Imagine a future where discovering revolutionary new materials for advanced energy, grid-scale batteries, or quantum computers doesn't take decades, but days. What if we could move beyond trial-and-error and instead operate “atomic factories” that design and build novel technologies, one atom at a time?

This isn't science fiction. This is the vision for the future of materials science that I, along with my esteemed colleagues Dr. Sergei V. Kalinin (University of Tennessee, Knoxville/PNNL) and Prof. Vinayak Dravid (Northwestern University), recently outlined in an invited perspective for the National Academy of Engineering's The Bridge magazine.

Our article, “Self-Driving Microscopy for AI/ML-Enabled Physics Discovery and Materials Optimization,” details a roadmap for creating intelligent, autonomous microscopes that can accelerate scientific discovery at an unprecedented pace.

For too long, a critical bottleneck has slowed progress: while we can rapidly synthesize and model new materials, the process of characterizing them—seeing what we've made and understanding its properties—has remained a slow, manual process.
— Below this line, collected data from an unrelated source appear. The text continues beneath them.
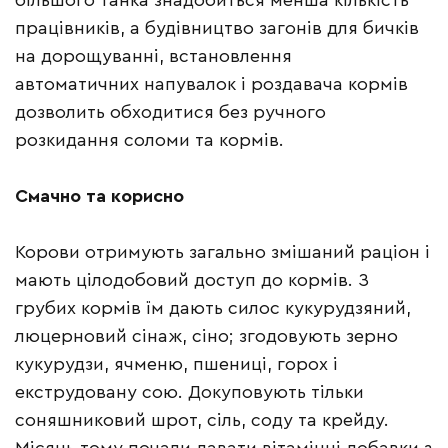
більшого танка знадобиться менша кількість
працівників, а будівництво загонів для бичків
на дорощуванні, встановлення
автоматичних напувалок і роздавача кормів
дозволить обходитися без ручного
розкидання соломи та кормів.
Смачно та корисно
Корови отримують загально змішаний раціон і
мають цілодобовий доступ до кормів. З
грубих кормів їм дають силос кукурудзяний,
люцерновий сінаж, сіно; згодовують зерно
кукурудзи, ячменю, пшениці, горох і
екструдовану сою. Докуповують тільки
соняшниковий шрот, сіль, соду та крейду.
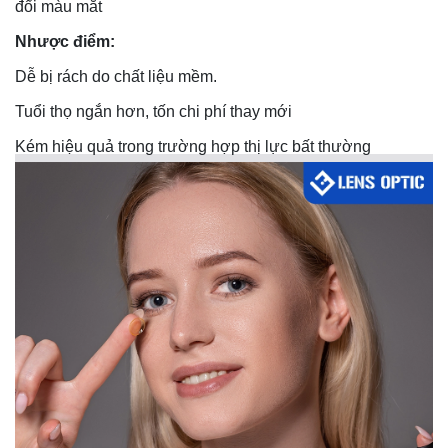
đổi màu mắt
Nhược điểm:
Dễ bị rách do chất liệu mềm
.
Tuổi thọ ngắn hơn, tốn chi phí thay mới
Kém hiệu quả trong trường hợp thị lực bất thường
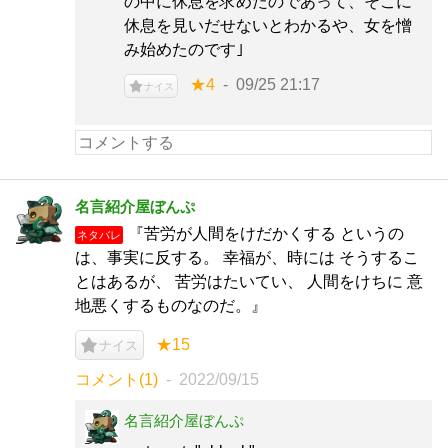
の中に休息を求めたのであって、そこに
休息を見いだせないとわかるや、女を憎
み始めたのです｣
★4
09/25 21:17
ナイス
名言紹介屋ぼんぷ
『苦労が人間をけだかくする というの
ネタバレ
は、事実に反する。 幸福が、時には そうするこ
とはあるが、 苦労はたいてい、 人間をけちに 意
地悪くするものなのだ。』
★15
ナイス
コメント(1)
2022/09/15
名言紹介屋ぼんぷ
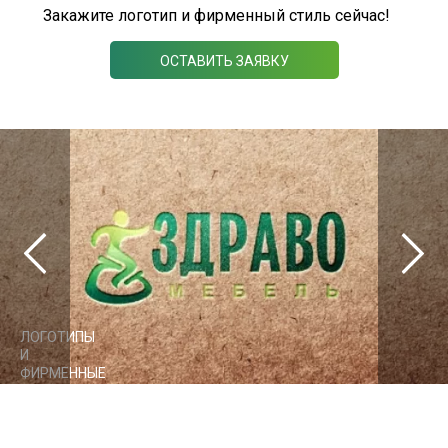
Закажите логотип и фирменный стиль сейчас!
ОСТАВИТЬ ЗАЯВКУ
ЛОГОТИПЫ
И
ФИРМЕННЫЕ
СТИЛИ
Здравомебель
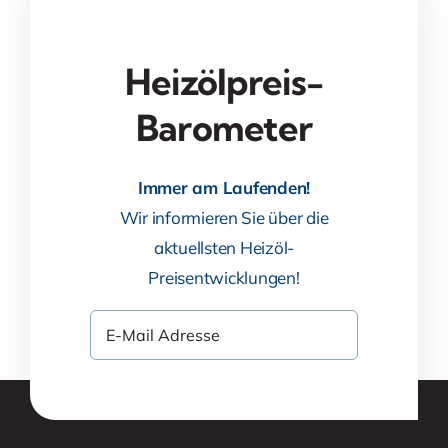
Heizölpreis-
Barometer
Immer am Laufenden!
Wir informieren Sie über die
aktuellsten Heizöl-
Preisentwicklungen!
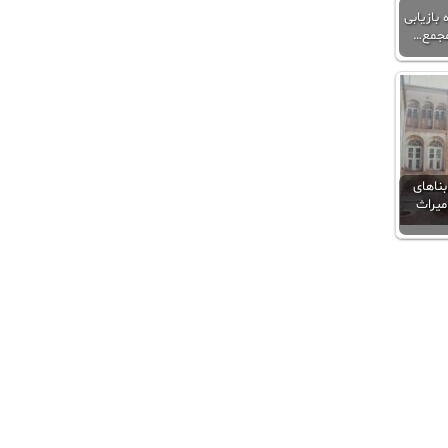
 بازیابی
مجمع…
ناهای
میراث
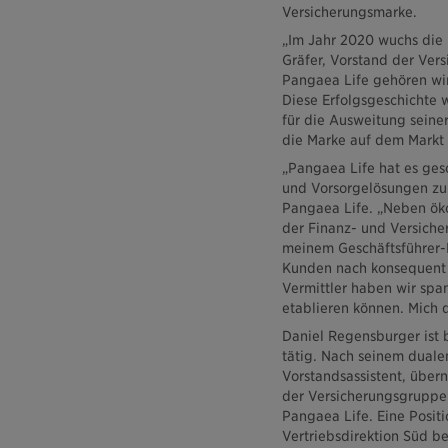
Versicherungsmarke.
„Im Jahr 2020 wuchs die
Gräfer, Vorstand der Ver
Pangaea Life gehören wir
Diese Erfolgsgeschichte 
für die Ausweitung sein
die Marke auf dem Markt 
„Pangaea Life hat es gesc
und Vorsorgelösungen zu 
Pangaea Life. „Neben öko
der Finanz- und Versic
meinem Geschäftsführer-
Kunden nach konsequent
Vermittler haben wir spa
etablieren können. Mich 
Daniel Regensburger ist b
tätig. Nach seinem duale
Vorstandsassistent, übern
der Versicherungsgruppe. 
Pangaea Life. Eine Posit
Vertriebsdirektion Süd be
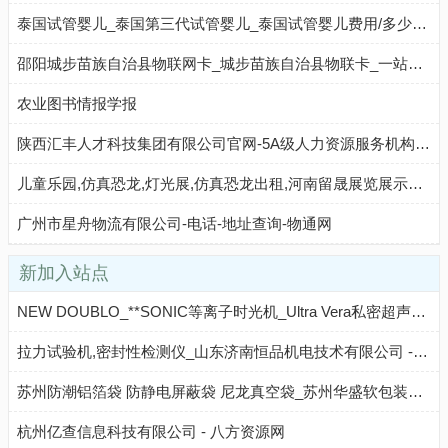
泰国试管婴儿_泰国第三代试管婴儿_泰国试管婴儿费用/多少钱_孕泰来
邵阳城步苗族自治县物联网卡_城步苗族自治县物联卡_一站式物联网采购平台【物联卡商城】
农业图书情报学报
陕西汇丰人才科技集团有限公司官网-5A级人力资源服务机构-西安劳务派遣-咸阳劳务外包-灵活用工-招工-西安出国劳务-国企招聘-西安人力资源公司-西安劳务公司-汇丰人才科技官网-考务外包,咸阳人力资源公司,陕西劳务外包公司,猎头公司
儿童乐园,仿真恐龙,灯光展,仿真恐龙出租,河南留晟展览展示服务有限公司_河南留晟展览展示服务有限公司 - 八方资源网
广州市星舟物流有限公司-电话-地址查询-物通网
新加入站点
NEW DOUBLO_**SONIC等离子时光机_Ultra Vera私密超声设备_DOUBLO GOLD超声刀_海罗迪克 - 八方资源网
拉力试验机,密封性检测仪_山东济南恒品机电技术有限公司 - 八方资源网
苏州防潮铝箔袋 防静电屏蔽袋 尼龙真空袋_苏州华盛软包装有限公司 - 八方资源网
杭州亿查信息科技有限公司 - 八方资源网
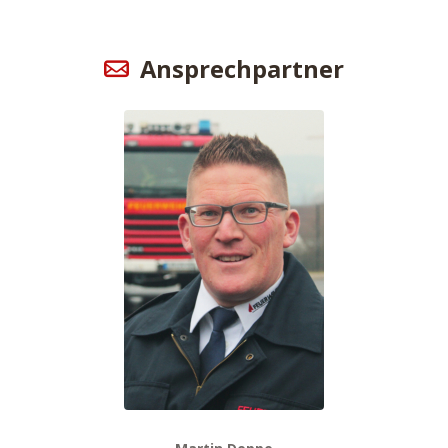
Ansprechpartner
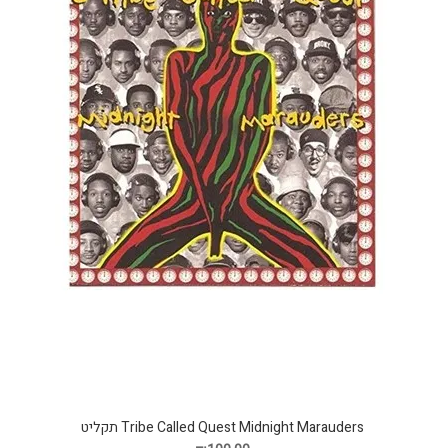
Tribe Called Quest Midnight Marauders תקליט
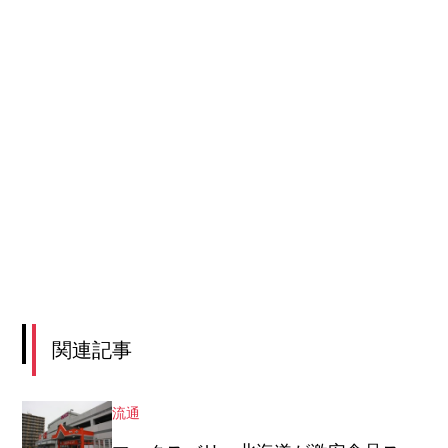
関連記事
流通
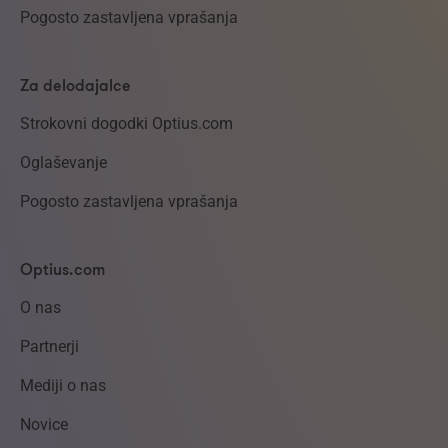
Pogosto zastavljena vprašanja
Za delodajalce
Strokovni dogodki Optius.com
Oglaševanje
Pogosto zastavljena vprašanja
Optius.com
O nas
Partnerji
Mediji o nas
Novice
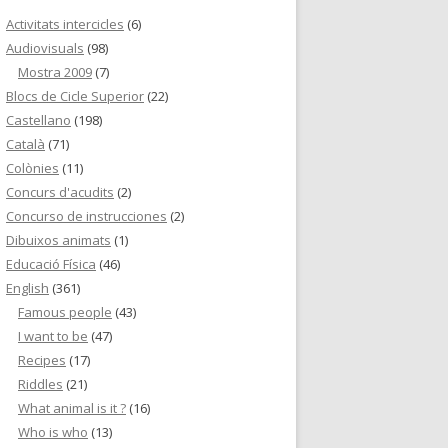
Activitats intercicles
(6)
Audiovisuals
(98)
Mostra 2009
(7)
Blocs de Cicle Superior
(22)
Castellano
(198)
Català
(71)
Colònies
(11)
Concurs d'acudits
(2)
Concurso de instrucciones
(2)
Dibuixos animats
(1)
Educació Física
(46)
English
(361)
Famous people
(43)
I want to be
(47)
Recipes
(17)
Riddles
(21)
What animal is it ?
(16)
Who is who
(13)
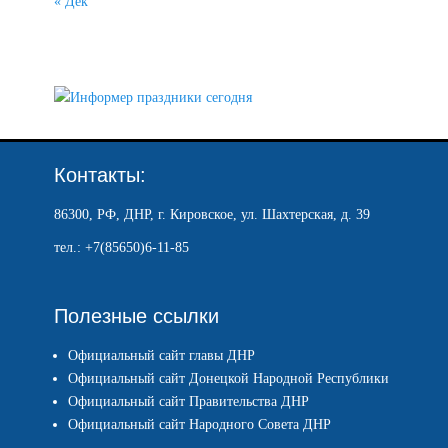
« Дек
Контакты:
86300, РФ, ДНР, г. Кировское, ул. Шахтерская, д. 39
тел.: +7(85650)6-11-85
Полезные ссылки
Официальный сайт главы ДНР
Официальный сайт Донецкой Народной Республики
Официальный сайт Правительства ДНР
Официальный сайт Народного Совета ДНР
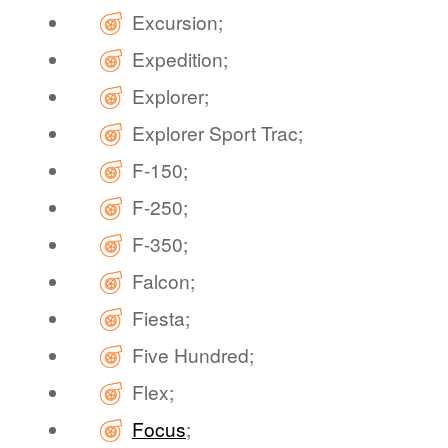
Excursion;
Expedition;
Explorer;
Explorer Sport Trac;
F-150;
F-250;
F-350;
Falcon;
Fiesta;
Five Hundred;
Flex;
Focus
;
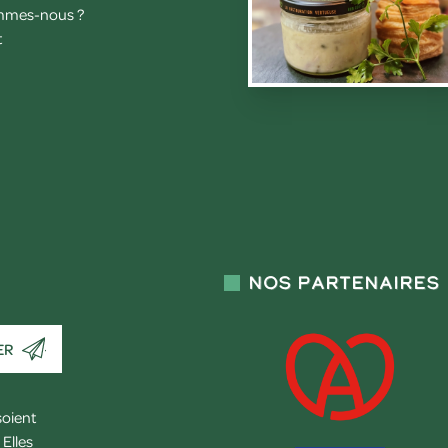
mmes-nous ?
t
Nos partenaires
ER
soient
Elles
Our solution is to integrate artificial intelligence directly into the microscope's operation, transforming it from a passive imaging tool into an active, decision-making “self-driving laboratory.”

We lay out a path forward based on five levels of autonomy, starting with AI-assisted data analysis and culminating in fully autonomous systems (Level 5) that not only analyze materials but also control synthesis hardware to intelligently create the next sample in a closed loop. This paradigm shift will enable us to rapidly screen vast “megalibraries” containing millions of unique material compositions and unlock the ability to perform atomic-scale fabrication with machine precision .

This work is central to my own research focus at NREL and the Colorado School of Mines. It was a true privilege to collaborate with Sergei and Vinayak to articulate this vision for the broader scientific and engineering community. We believe we are on the cusp of a new era, one where autonomous science will be the primary engine for inventing the materials that will define our future.